TASK PROMPT -
Could the data below be copied exactly, minus the pictures?

RECORDS FOR THE EXERCISE -
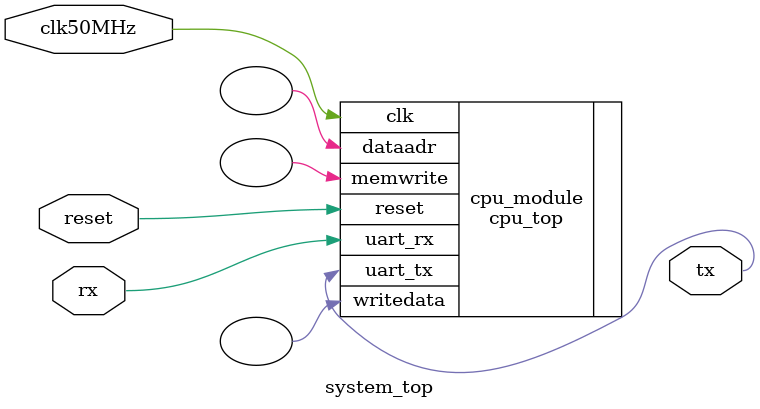
<source format=v>
module system_top(input clk50MHz,
                  input reset,
                  input rx,
                  output tx);

cpu_top cpu_module(.clk(clk50MHz),
                   .reset(reset),
                   .writedata(),
                   .dataadr(),
                   .memwrite(),
                   .uart_rx(rx),
                   .uart_tx(tx));
                   
endmodule

</source>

ANSWER BOX -
<source format=v>
module system_top(input clk50MHz,
                  input reset,
                  input rx,
                  output tx);

cpu_top cpu_module(.clk(clk50MHz),
                   .reset(reset),
                   .writedata(),
                   .dataadr(),
                   .memwrite(),
                   .uart_rx(rx),
                   .uart_tx(tx));
                   
endmodule

</source>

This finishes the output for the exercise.